--- RECORDS ---

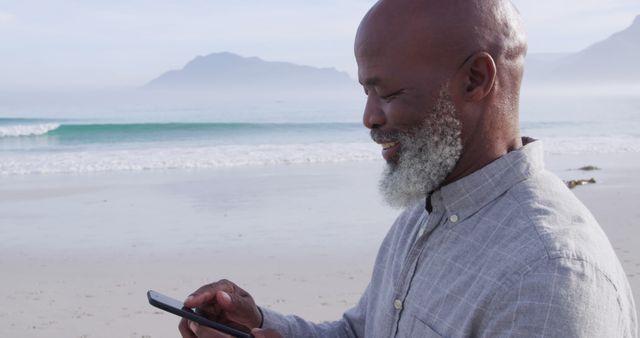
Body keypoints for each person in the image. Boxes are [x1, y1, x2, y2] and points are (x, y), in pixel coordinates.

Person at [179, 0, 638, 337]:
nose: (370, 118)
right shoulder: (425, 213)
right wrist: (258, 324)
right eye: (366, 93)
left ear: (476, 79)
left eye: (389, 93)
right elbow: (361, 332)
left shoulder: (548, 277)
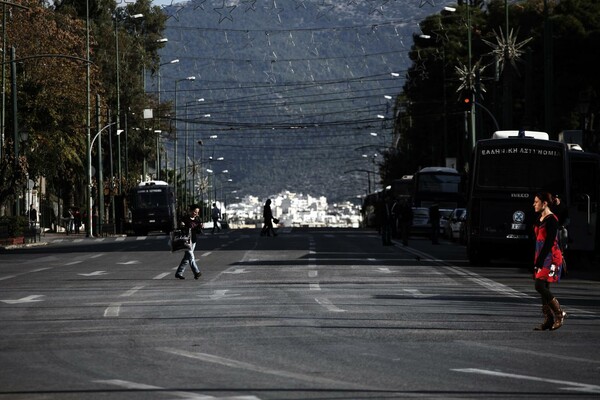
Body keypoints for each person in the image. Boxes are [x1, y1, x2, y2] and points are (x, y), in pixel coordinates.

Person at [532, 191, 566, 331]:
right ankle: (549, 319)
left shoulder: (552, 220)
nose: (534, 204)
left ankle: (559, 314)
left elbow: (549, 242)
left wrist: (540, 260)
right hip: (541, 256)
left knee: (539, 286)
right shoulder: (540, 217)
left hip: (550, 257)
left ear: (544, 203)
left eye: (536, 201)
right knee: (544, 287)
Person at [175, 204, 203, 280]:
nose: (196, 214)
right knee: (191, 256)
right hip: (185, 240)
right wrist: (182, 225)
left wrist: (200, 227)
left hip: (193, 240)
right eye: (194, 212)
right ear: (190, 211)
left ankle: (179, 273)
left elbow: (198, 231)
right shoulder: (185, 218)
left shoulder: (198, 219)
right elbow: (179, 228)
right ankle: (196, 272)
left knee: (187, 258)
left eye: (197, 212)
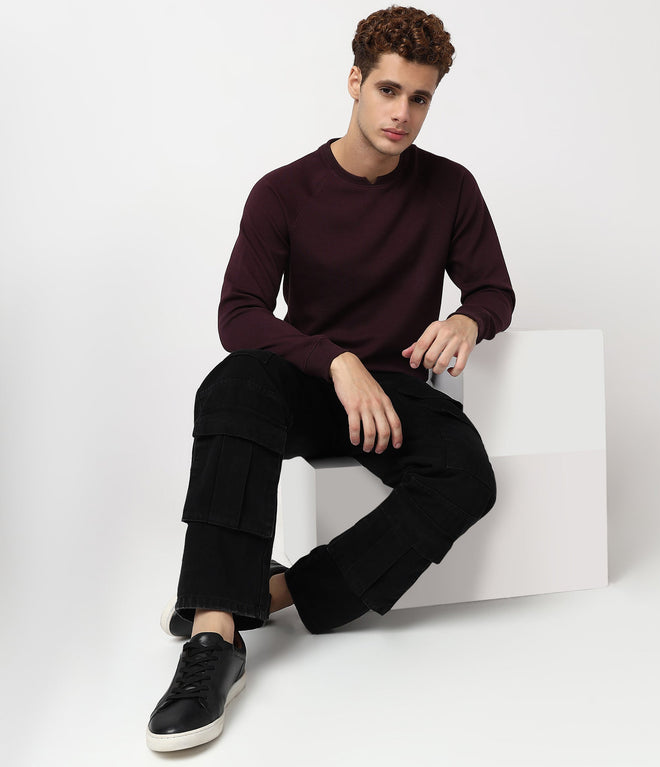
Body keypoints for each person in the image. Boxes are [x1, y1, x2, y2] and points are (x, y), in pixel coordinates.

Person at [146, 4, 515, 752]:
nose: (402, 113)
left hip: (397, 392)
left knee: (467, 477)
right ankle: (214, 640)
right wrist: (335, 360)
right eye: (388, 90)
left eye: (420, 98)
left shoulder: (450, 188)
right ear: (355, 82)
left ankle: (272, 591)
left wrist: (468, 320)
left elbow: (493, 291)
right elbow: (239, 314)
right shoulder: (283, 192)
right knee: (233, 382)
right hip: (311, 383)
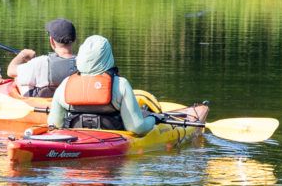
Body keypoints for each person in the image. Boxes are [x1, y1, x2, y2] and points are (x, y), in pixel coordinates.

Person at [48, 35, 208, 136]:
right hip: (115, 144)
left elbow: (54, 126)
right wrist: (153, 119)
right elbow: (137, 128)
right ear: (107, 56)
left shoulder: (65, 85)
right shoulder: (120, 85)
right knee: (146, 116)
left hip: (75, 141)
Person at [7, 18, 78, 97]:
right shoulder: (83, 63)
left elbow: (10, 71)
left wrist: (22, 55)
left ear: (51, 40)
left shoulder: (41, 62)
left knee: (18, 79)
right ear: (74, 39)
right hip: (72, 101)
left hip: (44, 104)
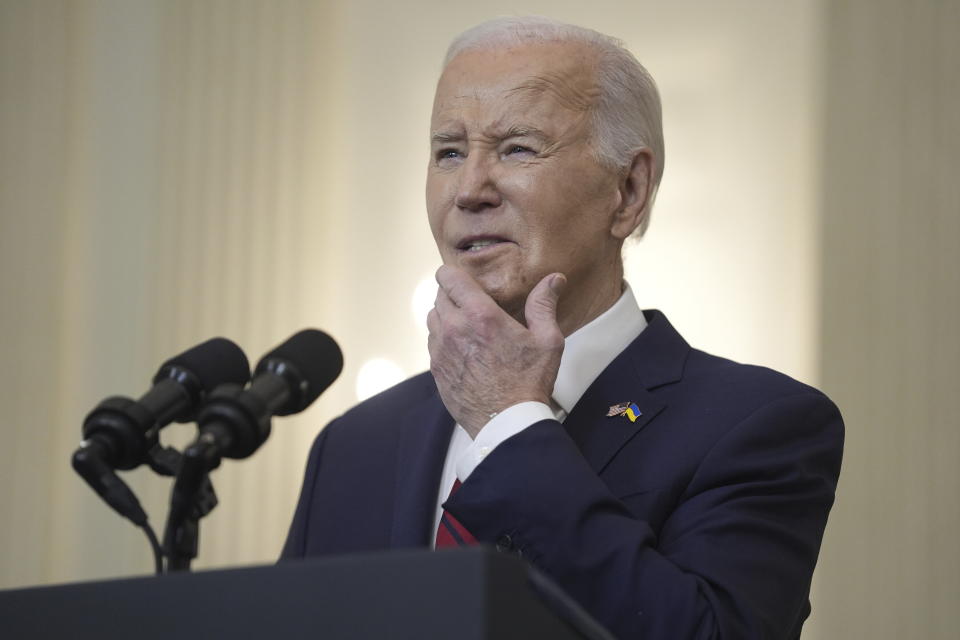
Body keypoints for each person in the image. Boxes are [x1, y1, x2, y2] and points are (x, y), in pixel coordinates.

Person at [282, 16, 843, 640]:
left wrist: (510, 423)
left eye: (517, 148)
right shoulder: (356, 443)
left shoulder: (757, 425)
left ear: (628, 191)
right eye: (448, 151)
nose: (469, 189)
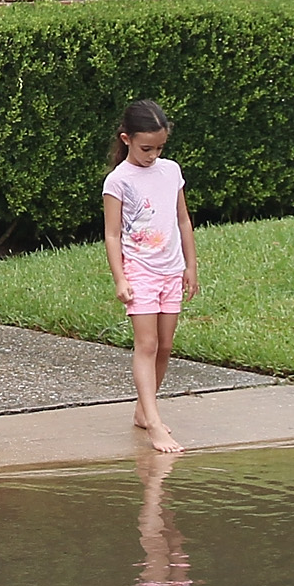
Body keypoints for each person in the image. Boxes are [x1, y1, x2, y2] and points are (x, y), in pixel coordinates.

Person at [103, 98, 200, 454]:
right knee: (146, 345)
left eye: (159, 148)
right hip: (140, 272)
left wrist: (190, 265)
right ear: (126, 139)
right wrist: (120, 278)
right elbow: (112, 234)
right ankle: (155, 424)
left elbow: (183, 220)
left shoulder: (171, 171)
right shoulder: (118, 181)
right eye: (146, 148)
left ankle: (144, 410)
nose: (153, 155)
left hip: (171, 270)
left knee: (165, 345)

--- WHAT IS BEING ASKED ---
Read the lines above. Gather those in which the string "elbow" is found.

--- TASK SOLUTION ---
right elbow: (361, 332)
left elbow: (549, 242)
left elbow: (198, 231)
right elbow: (179, 228)
left elbow: (493, 291)
right elbow: (239, 314)
left elbow: (54, 126)
right elbow: (137, 128)
left elbow: (10, 71)
right elbow: (112, 234)
left elbow: (183, 220)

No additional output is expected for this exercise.